Poesie che parlano di ambiente, di fragilità, di adolescenza. Testi che diventano denuncia, riflessione, ma anche speranza.
“Questa iniziativa nasce proprio dall’esigenza di dare spazio ai ragazzi e di farli esprimere – ha detto Ina Ciotta, dirigente scolastica del Liceo Vittorini - La poesia diventa uno strumento potente per raccontare sé stessi e il mondo che li circonda, soprattutto in una fase delicata come quella dell’adolescenza.”
Un progetto culturale sostenuto da numerosi istituti del territorio e dal Comune, che ha riconosciuto il valore educativo e civico dell’iniziativa.
“Abbiamo voluto intrecciare cultura e sostenibilità – ha aggiunto Eliana Casano, docente del “Vittorini” - I ragazzi hanno lavorato molto sui temi ambientali, dimostrando una sensibilità straordinaria. È stato emozionante vedere quanto siano consapevoli e pronti a mettersi in gioco.”
E proprio l’ambiente è uno dei fili conduttori del concorso, con uno speciale riconoscimento dedicato alla tutela del territorio.

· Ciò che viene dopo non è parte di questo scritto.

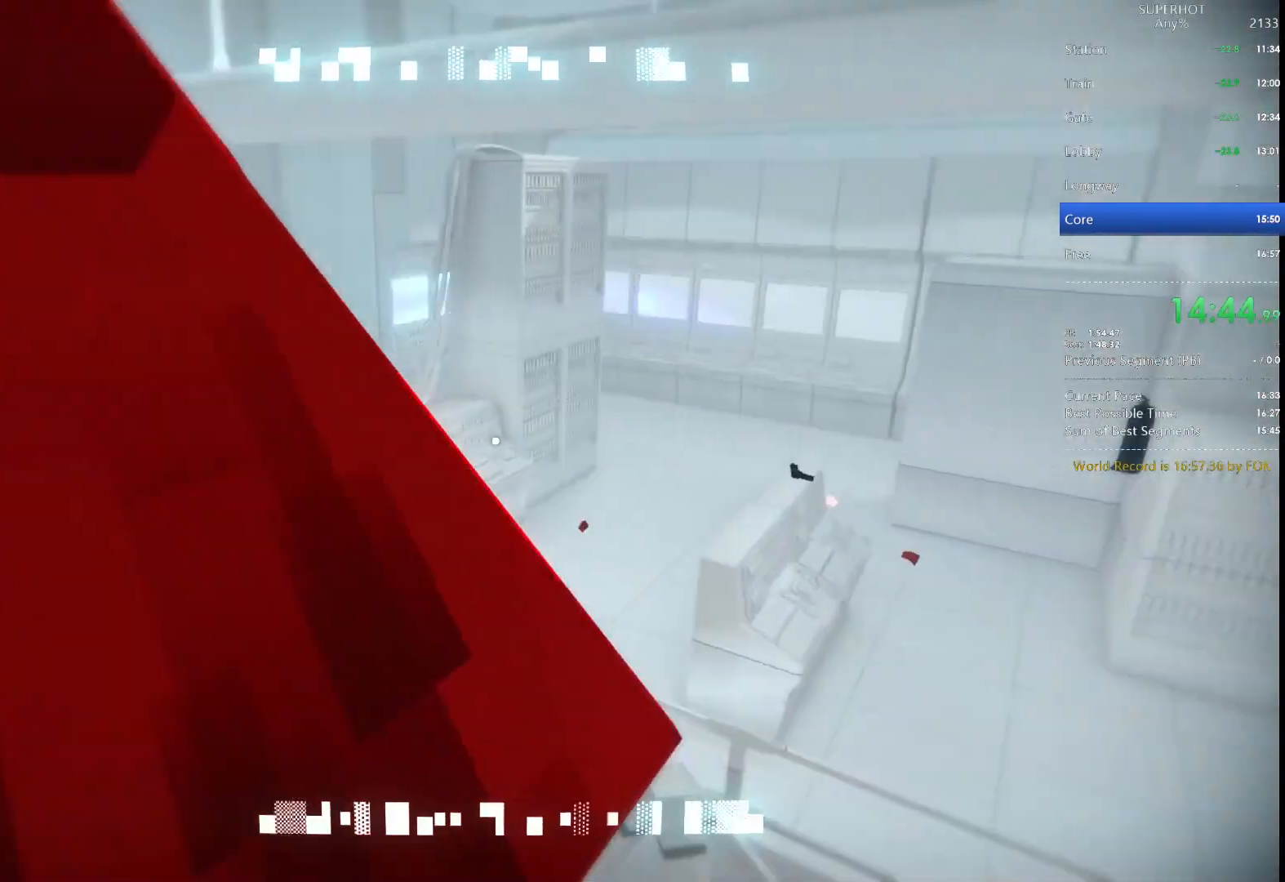
{"keys": ["w"], "mouse": [], "events": [[133, "space", "down"], [200, "space", "up"]]}
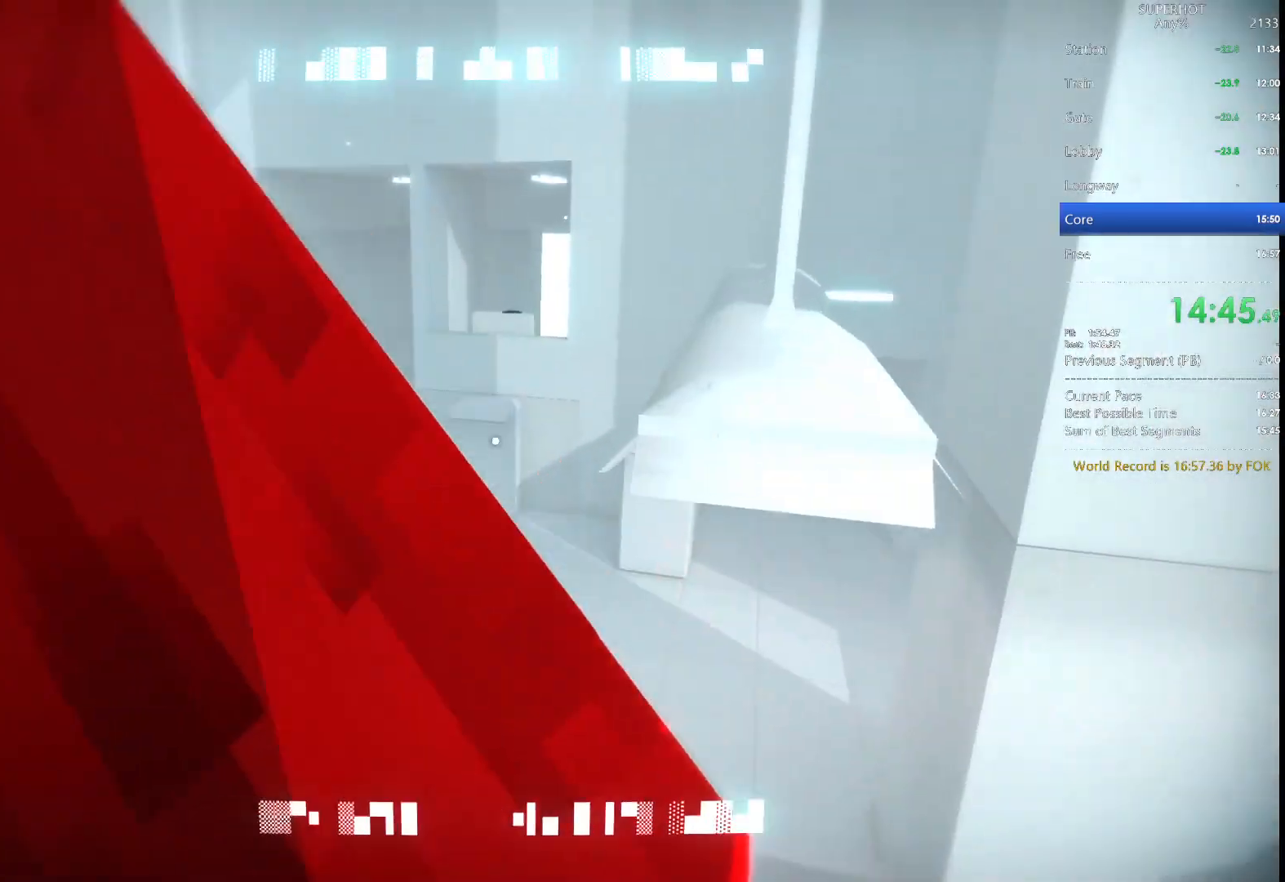
{"keys": [], "mouse": [], "events": [[33, "space", "down"], [133, "space", "up"], [333, "w", "up"], [367, "w", "down"], [433, "w", "up"]]}
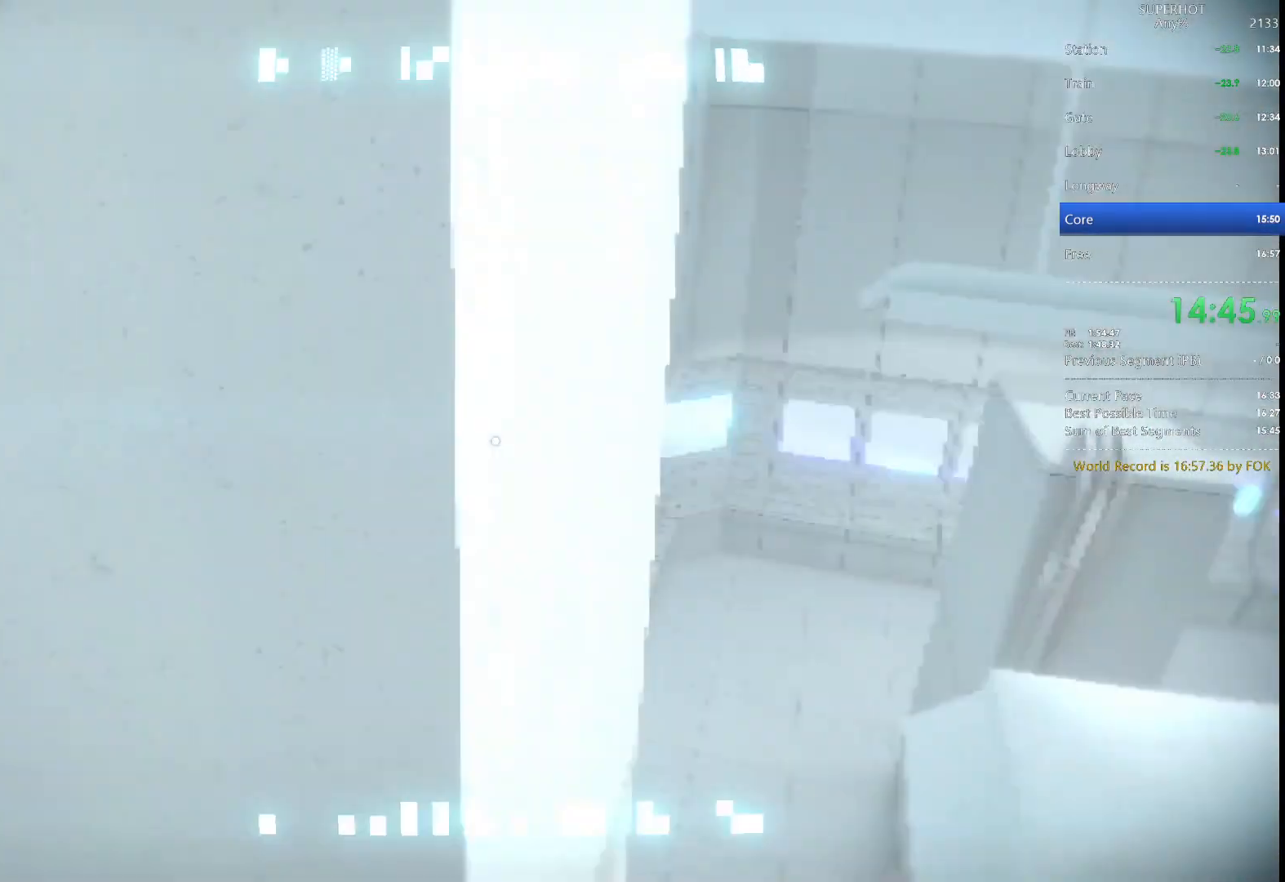
{"keys": ["w"], "mouse": [], "events": [[167, "space", "down"], [167, "w", "down"], [200, "space", "up"]]}
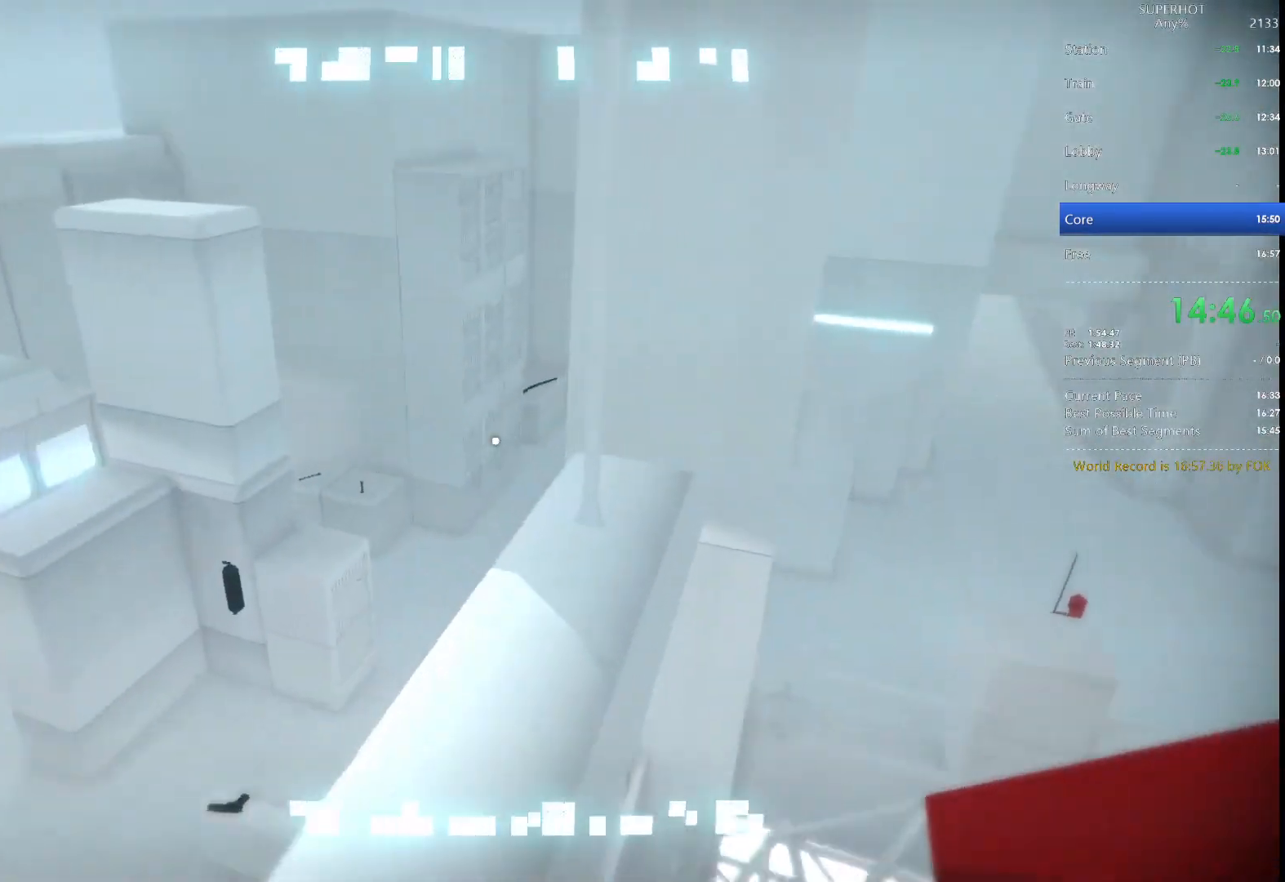
{"keys": ["w"], "mouse": [], "events": [[200, "w", "up"], [300, "space", "down"], [300, "w", "down"], [367, "space", "up"]]}
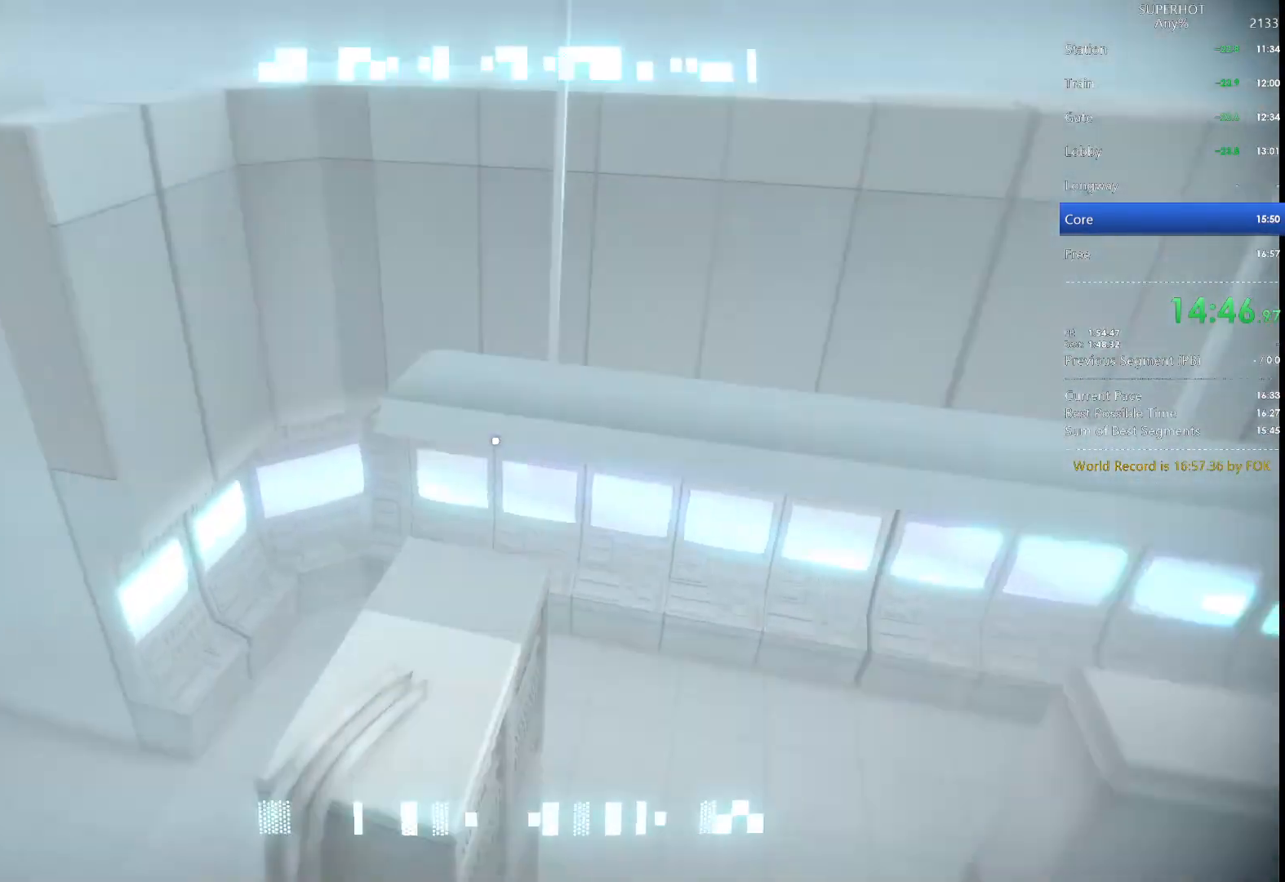
{"keys": ["space", "w"], "mouse": [], "events": [[267, "w", "up"], [367, "w", "down"], [500, "space", "down"]]}
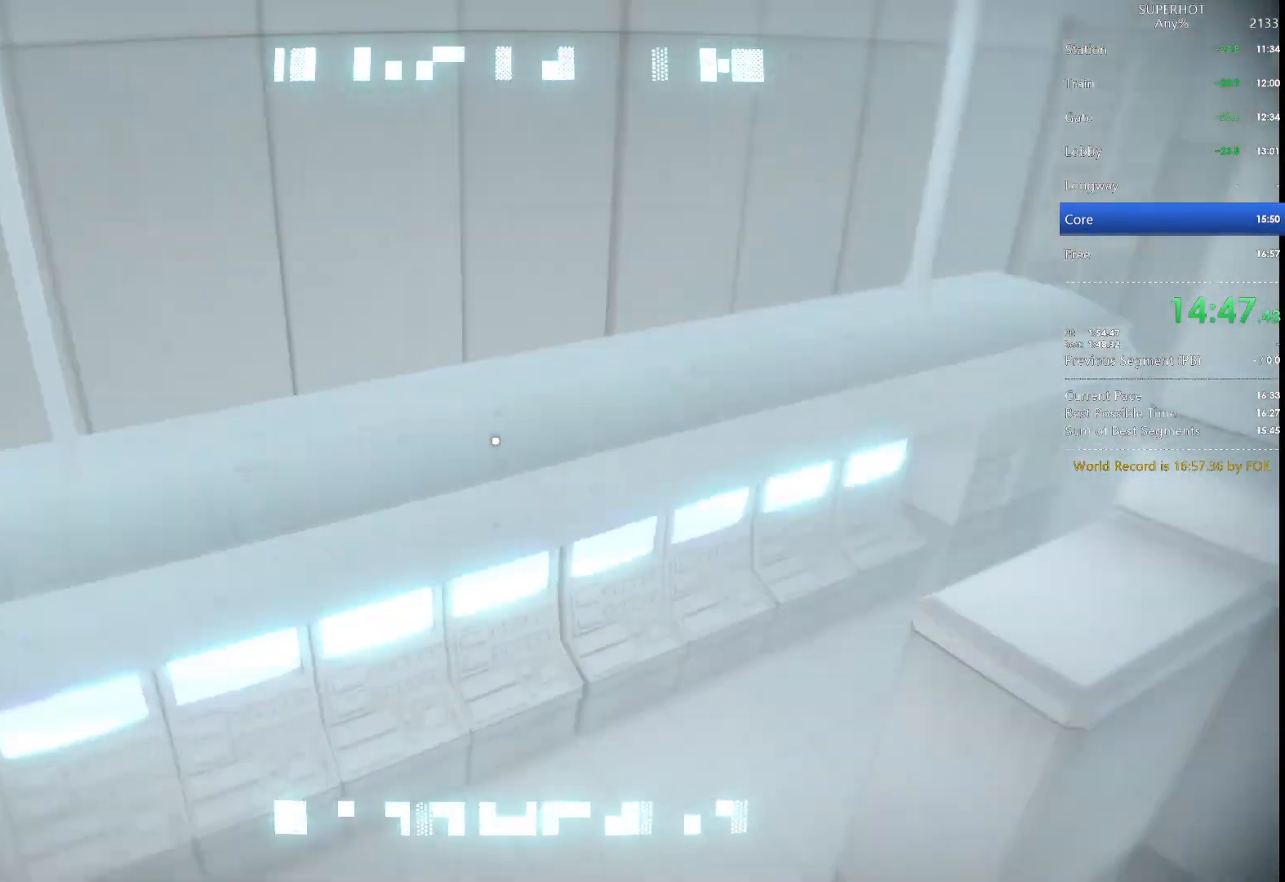
{"keys": ["w"], "mouse": [], "events": [[67, "space", "up"]]}
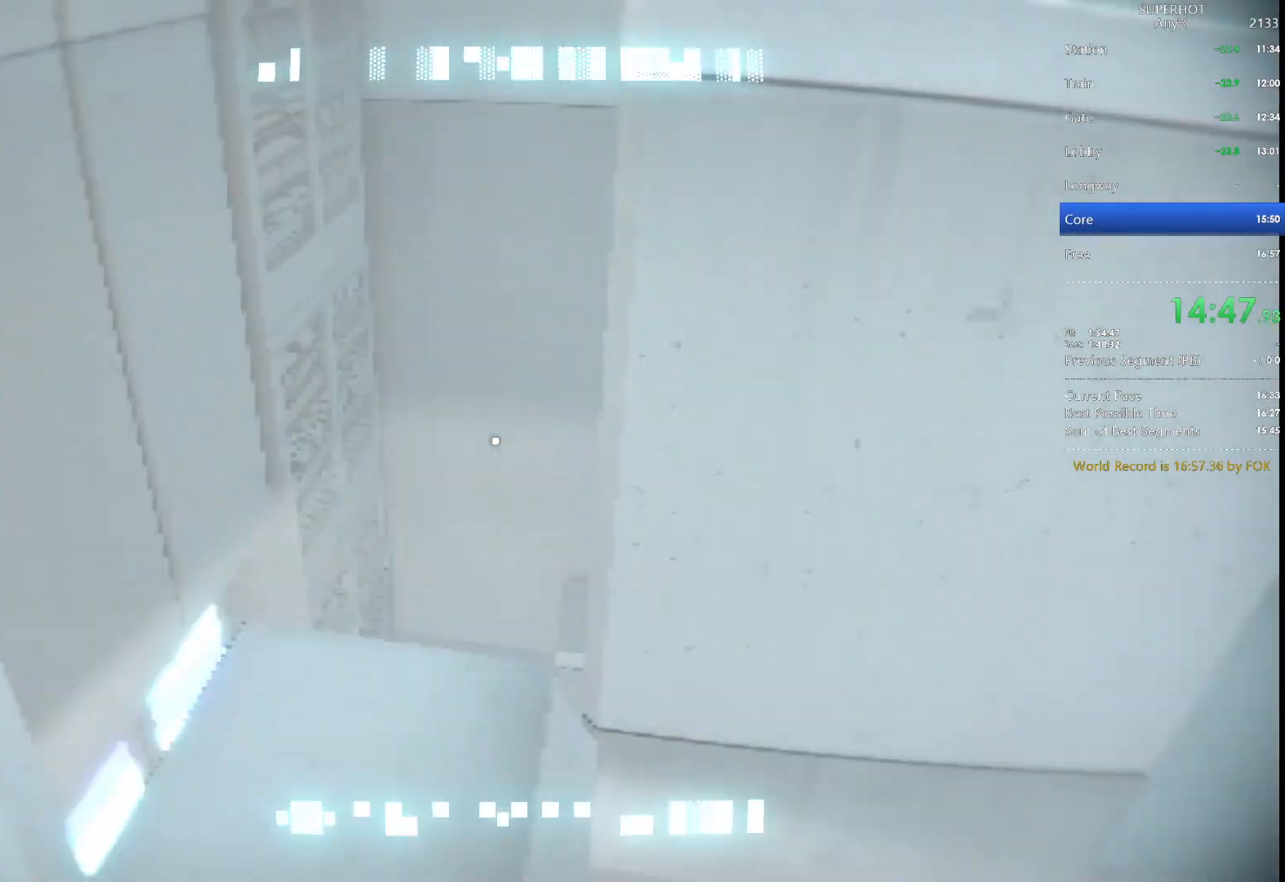
{"keys": ["w"], "mouse": [], "events": [[33, "space", "down"], [133, "d", "down"], [167, "space", "up"], [200, "w", "up"], [367, "d", "up"], [433, "w", "down"]]}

“Eventi come questo rappresentano un investimento concreto sul futuro – ha concluso l’Assessore alla Cultura Peppe Di Cristina - La cultura qui diventa partecipazione, diventa cittadinanza attiva. E vedere piazza Umberto riempirsi di giovani e di poesia è un segnale fortissimo per tutta la comunità.”
Tra i vincitori del concorso: nella sezione Junior, Sara Insacco dell’ICC Solito Gela- Butera con “Poesia Sospesa” e nella sezione Senior, Mabel Gibilras del Liceo Classico “Eschilo” con “Quando la notte mi somiglia”. Il premio “custodi del territorio” assegnato dalla Impianti SRR è andato invece a Simone Tilaro, dell’ICC “Quasimodo” con “Il respiro tra le onde del tempo”
La cerimonia di premiazione chiude un percorso fatto di condivisione e crescita, dove ogni parola letta ha costruito un ponte tra scuola e città.
Perché in un tempo spesso sospeso, la poesia riesce ancora a dare voce, senso e direzione. E soprattutto, a ricordarci che il futuro passa da qui: dai giovani, dalle loro idee, dalla loro capacità di immaginare un mondo diverso.